A tequila importer agreed Thursday to remove a 30-foot statue it donated to West Hollywood as public art, heeding the cries of many residents that the artwork is ugly and tasteless.
"The community felt very strongly about its removal and we will honor that," said Steve Goldstein, a spokesman for Heublein Inc., the Connecticut-based importers of Cuervo tequila.
The decision comes nearly two years after the statue's installation at Santa Monica Boulevard and Doheny Drive. Almost immediately some expressed dislike for the statue--a brightly painted abstract rendition of birds playing saxophones--and, in December, residents presented the City Council with petitions requesting its removal.
Mayor Paul Koretz said the city made a mistake when it agreed to a five-year display of the art.
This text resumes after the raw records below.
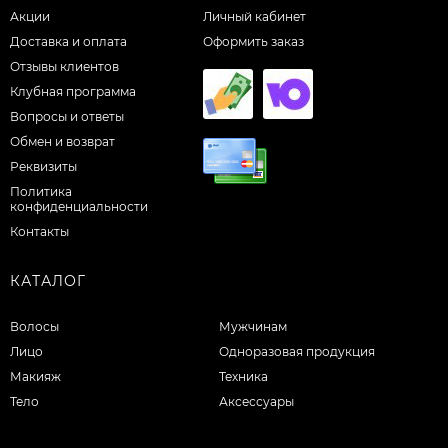
Акции
Личный кабинет
Доставка и оплата
Оформить заказ
Отзывы клиентов
Клубная программа
Вопросы и ответы
Обмен и возврат
Реквизиты
Политика
конфиденциальности
Контакты
КАТАЛОГ
Волосы
Мужчинам
Лицо
Одноразовая продукция
Макияж
Техника
Тело
Аксессуары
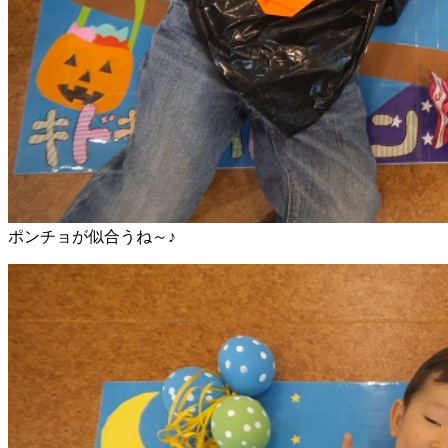
ポンチョが似合うね～♪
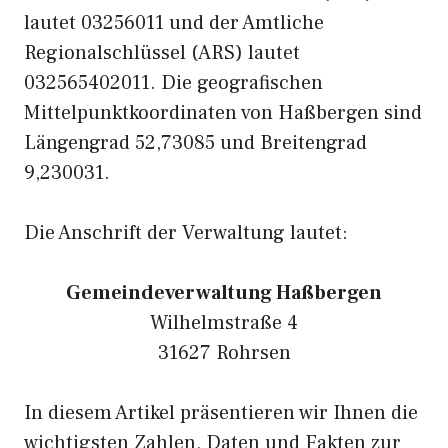
lautet 03256011 und der Amtliche
Regionalschlüssel (ARS) lautet
032565402011. Die geografischen
Mittelpunktkoordinaten von Haßbergen sind
Längengrad 52,73085 und Breitengrad
9,230031.
Die Anschrift der Verwaltung lautet:
Gemeindeverwaltung Haßbergen
Wilhelmstraße 4
31627 Rohrsen
In diesem Artikel präsentieren wir Ihnen die
wichtigsten Zahlen, Daten und Fakten zur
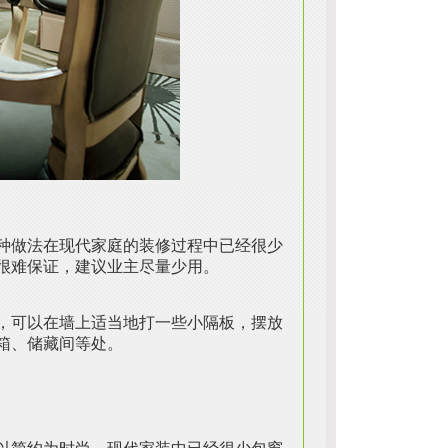
种做法在现代家庭的装修过程中已经很少
很难保证，建议业主尽量少用。
，可以在墙上适当地打一些小隔板，摆放
箱、储藏间等处。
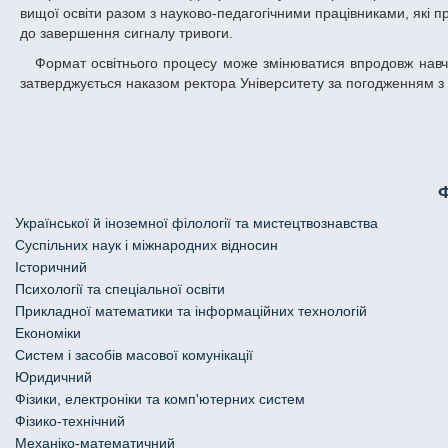
вищої освіти разом з науково-педагогічними працівниками, які п
до завершення сигналу тривоги.
Формат освітнього процесу може змінюватися впродовж навчального року залежно від рівня безпеки в Україні та в місті Дніпрі зокрема й
затверджується наказом ректора Університету за погодженням з
Української й іноземної філології та мистецтвознавства
Cуспільних наук і міжнародних відносин
Історичний
Психології та спеціальної освіти
Прикладної математики та інформаційних технологій
Економіки
Систем і засобів масової комунікації
Юридичний
Фізики, електроніки та комп'ютерних систем
Фізико-технічний
Механіко-математичний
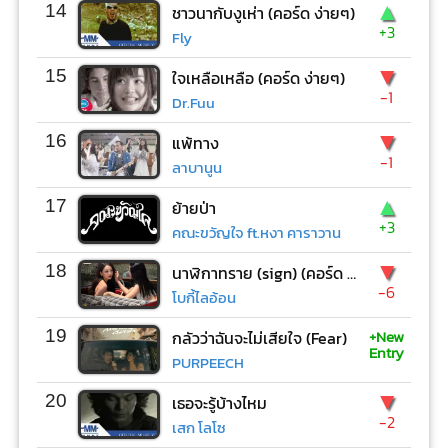
▲
14
ชาวนากับงูเห่า (คอร์ด ง่ายๆ)
+3
Fly
▼
15
ใจเหลือเหลือ (คอร์ด ง่ายๆ)
-1
Dr.Fuu
▼
16
แพ้ทาง
-1
ลาบานูน
▲
17
ย้ายป่า
+3
คณะขวัญใจ ft.หงา คาราวาน
▼
18
นาฬิกาทราย (sign) (คอร์ด ง่ายๆ)
-6
โบกี้ไลอ้อน
+New
19
กลัวว่าฉันจะไม่เสียใจ (Fear)
Entry
PURPEECH
▼
20
เธอจะรู้บ้างไหม
-2
เสก โลโซ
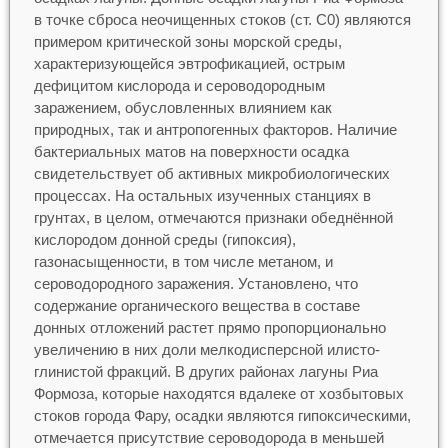
в точке сброса неочищенных стоков (ст. С0) являются
примером критической зоны морской среды,
характеризующейся эвтрофикацией, острым
дефицитом кислорода и сероводородным
заражением, обусловленных влиянием как
природных, так и антропогенных факторов. Наличие
бактериальных матов на поверхности осадка
свидетельствует об активных микробиологических
процессах. На остальных изученных станциях в
грунтах, в целом, отмечаются признаки обеднённой
кислородом донной среды (гипоксия),
газонасыщенности, в том числе метаном, и
сероводородного заражения. Установлено, что
содержание органического вещества в составе
донных отложений растет прямо пропорционально
увеличению в них доли мелкодисперсной илисто-
глинистой фракций. В других районах лагуны Риа
Формоза, которые находятся вдалеке от хозбытовых
стоков города Фару, осадки являются гипоксическими,
отмечается присутствие сероводорода в меньшей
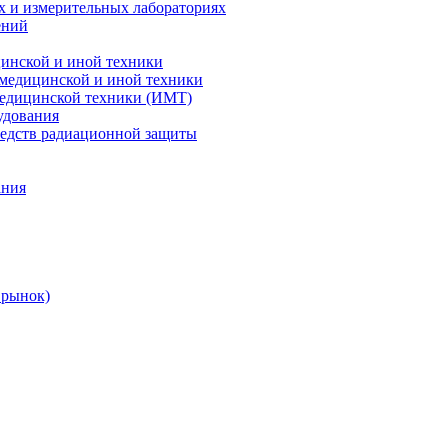
х и измерительных лабораториях
ений
цинской и иной техники
 медицинской и иной техники
 медицинской техники (ИМТ)
удования
редств радиационной защиты
ания
 рынок)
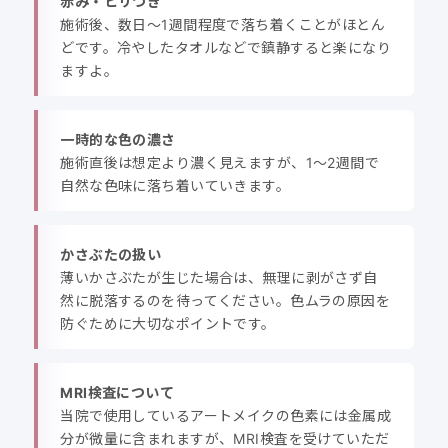
赤み・ヒリつき
施術後、数日〜1週間程度で落ち着くことがほとん
どです。冷やしたタオルなどで鎮静すると楽になり
ますよ。
一時的な色の濃さ
施術直後は想定より濃く見えますが、1〜2週間で
自然な色味に落ち着いていきます。
かさぶたの扱い
薄いかさぶたが生じた場合は、無理に剥がさず自
然に脱落するのを待ってください。色ムラの原因を
防ぐために大切なポイントです。
MRI検査について
当院で使用しているアートメイクの色素には金属成
分が微量に含まれますが、MRI検査を受けていただ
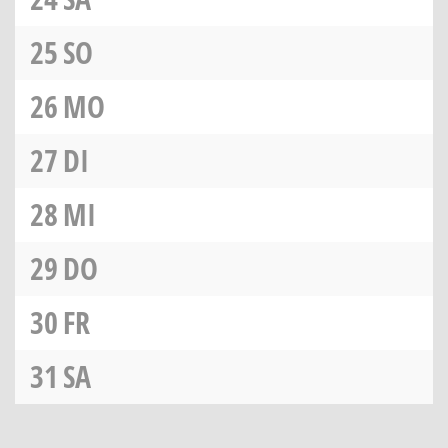
25
SO
26
MO
27
DI
28
MI
29
DO
30
FR
31
SA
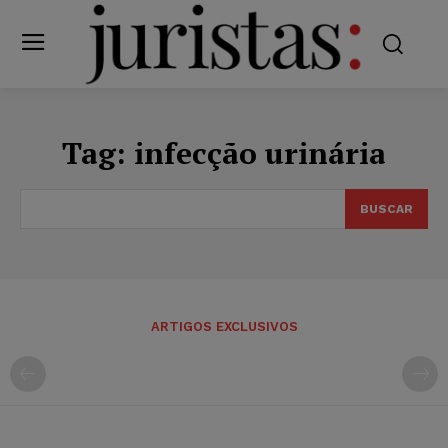
Tag:
infecção urinária
BUSCAR
ARTIGOS EXCLUSIVOS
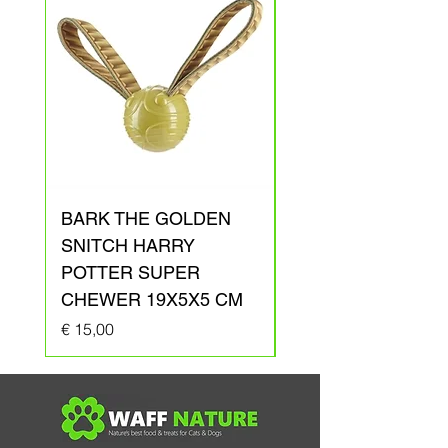
BARK THE GOLDEN
BARK ARAGOG
SNITCH HARRY
HARRY POTTER
POTTER SUPER
PLUCHE 41X31X1
CHEWER 19X5X5 CM
Prijs
€ 20,00
Prijs
€ 15,00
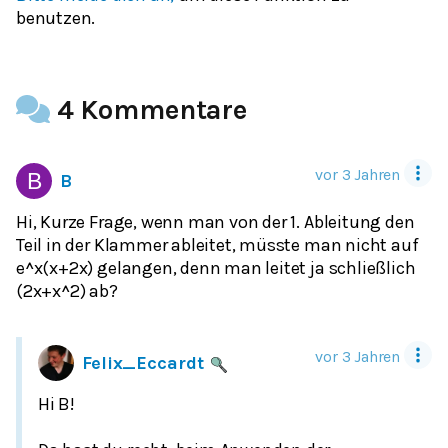
benutzen.
4 Kommentare
vor 3 Jahren
B
Hi, Kurze Frage, wenn man von der 1. Ableitung den
Teil in der Klammer ableitet, müsste man nicht auf
e^x(x+2x) gelangen, denn man leitet ja schließlich
(2x+x^2) ab?
vor 3 Jahren
Felix_Eccardt
Hi B!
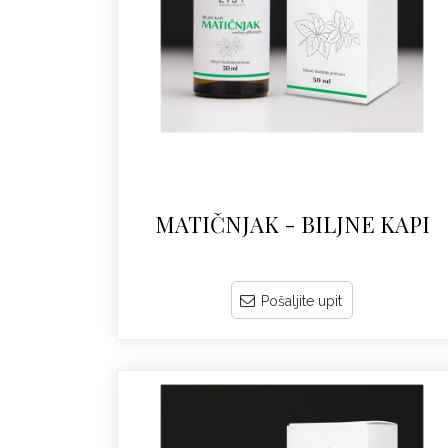
MATIČNJAK - BILJNE KAPI
Pošaljite upit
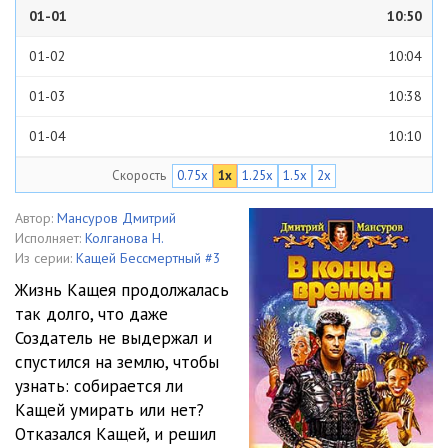
01-01
10:50
01-02
10:04
01-03
10:38
01-04
10:10
Скорость
0.75x
1x
1.25x
1.5x
2x
01-05
10:40
01-06
12:29
Автор:
Мансуров Дмитрий
Исполняет:
Колганова Н.
01-07
10:10
Из серии:
Кащей Бессмертный #3
Жизнь Кащея продолжалась
02-01
10:10
так долго, что даже
Создатель не выдержал и
02-02
11:05
спустился на землю, чтобы
02-03
12:17
узнать: собирается ли
Кащей умирать или нет?
02-04
12:42
Отказался Кащей, и решил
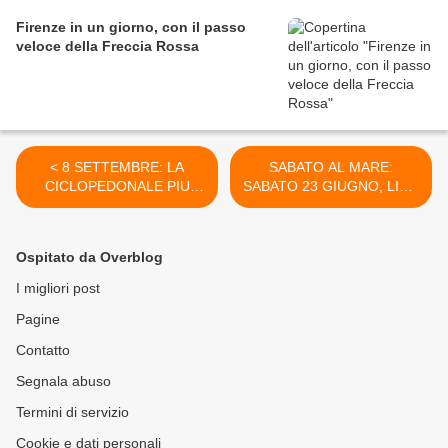
Firenze in un giorno, con il passo
veloce della Freccia Rossa
< 8 SETTEMBRE: LA
SABATO AL MARE:
CICLOPEDONALE PIU
SABATO 23 GIUGNO, LIDO
BELLA DEL MONDO,
DI CAMAIORE >
LIMONE SUL GARDA,
MALCESINE E … LA
Ospitato da Overblog
NAVIGAZIONE SULLE
TRACCE DI GOETHE
I migliori post
Pagine
Contatto
Segnala abuso
Termini di servizio
Cookie e dati personali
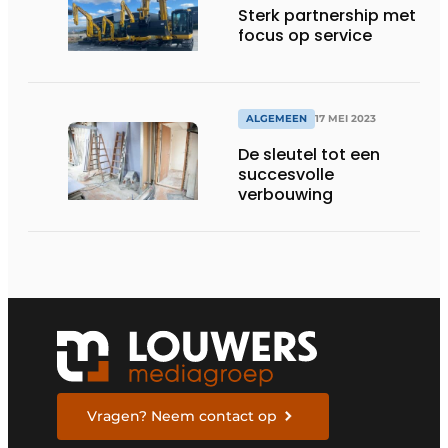
Sterk partnership met
focus op service
ALGEMEEN
17 MEI 2023
De sleutel tot een
succesvolle
verbouwing
Vragen? Neem contact op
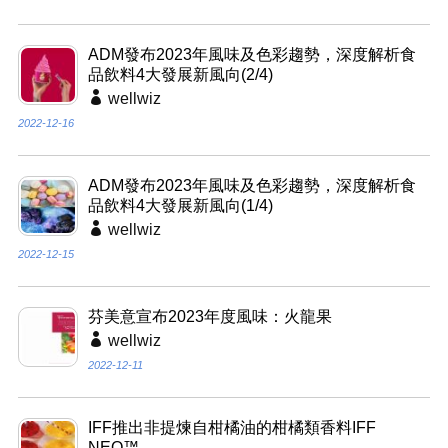
ADM發布2023年風味及色彩趨勢，深度解析食
品飲料4大發展新風向(2/4)
wellwiz
2022-12-16
ADM發布2023年風味及色彩趨勢，深度解析食
品飲料4大發展新風向(1/4)
wellwiz
2022-12-15
芬美意宣布2023年度風味：火龍果
wellwiz
2022-12-11
IFF推出非提煉自柑橘油的柑橘類香料IFF
NEO™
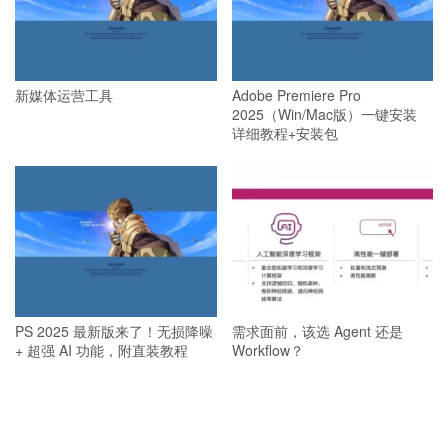
新媒体运营工具
Adobe Premiere Pro
2025（Win/Mac版）一键安装
详细教程+安装包
PS 2025 最新版来了！无损降噪
需求面前，该选 Agent 还是
+ 超强 AI 功能，附直装教程
Workflow？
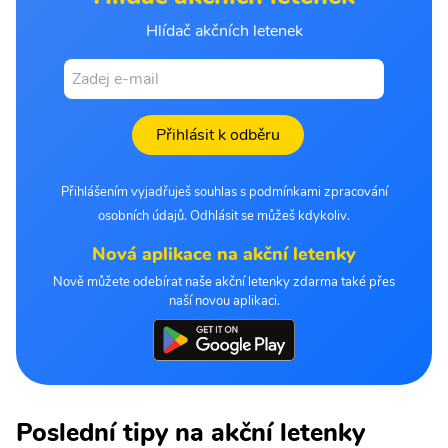
Hlídač akčních letenek
Přihlásit k odběru
Přihlášením vyjadřuješ souhlas s podmínkami zpracování
osobních údajů. Odhlásit se můžeš kdykoliv.
Nová aplikace na akční letenky
Nově můžete odebírat naše akční letenky zdarma také přes
naší novou aplikaci.
Poslední tipy na akční letenky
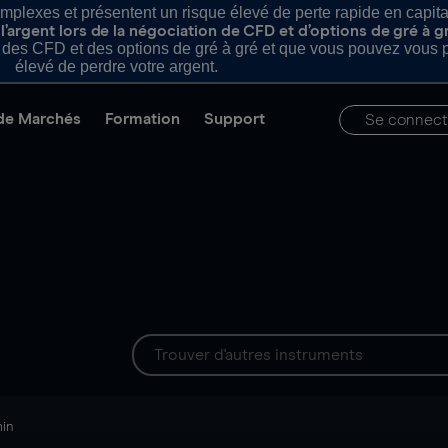
plexes et présentent un risque élevé de perte rapide en capital e
’argent lors de la négociation de CFD et d’options de gré à g
es CFD et des options de gré à gré et que vous pouvez vous pe
élevé de perdre votre argent.
de Marchés
Formation
Support
Se connect
min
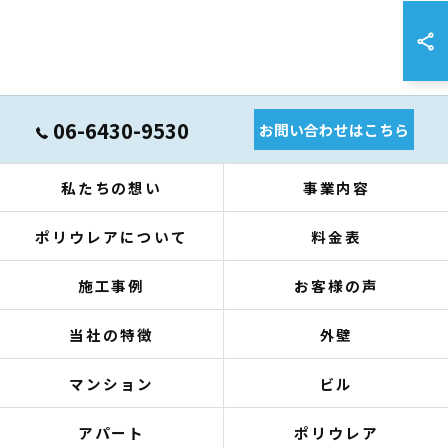
06-6430-9530
お問い合わせはこちら
私たちの想い
事業内容
ポリウレアについて
料金表
施工事例
お客様の声
当社の特徴
外壁
マンション
ビル
アパート
ポリウレア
"If you look at it for a month or two, it generates some discussion, which is good," Koretz said. "But for five years? A lot of residents were looking at this as a five-year to life sentence with the artwork."
Residents also criticized the artwork because it promoted Cuervo tequila--the brand name is inscribed prominently on the piece. The sculpture was created by Mexican artist Javier Vazquez on commission from Heublein.
"I'm just delighted to hear that it will be removed," said Donald Deluccio, president of the West Hollywood West Residents Assn., which lobbied the council for the statue's removal.
Goldstein said it would cost about $30,000 to remove the statue. Heublein is willing to pay some of the cost, Goldstein said, even though the city agreed in its contract to bear all the costs of removal.
But Koretz said he would not vote to approve spending any city money on the removal project.
"They are a multimillion-dollar company, let them remove it," Koretz said.
It is unclear what will happen to the statue's base, which was designed as an AIDS memorial and features tiles inscribed with names of people who died of the illness, Goldstein said.
"We think it would be unfair just to orphan those names," Goldstein said.
The statue will probably be moved to one of two Southern California cities whose mayors have expressed interest in the artwork, said Goldstein, who declined to identify the cities.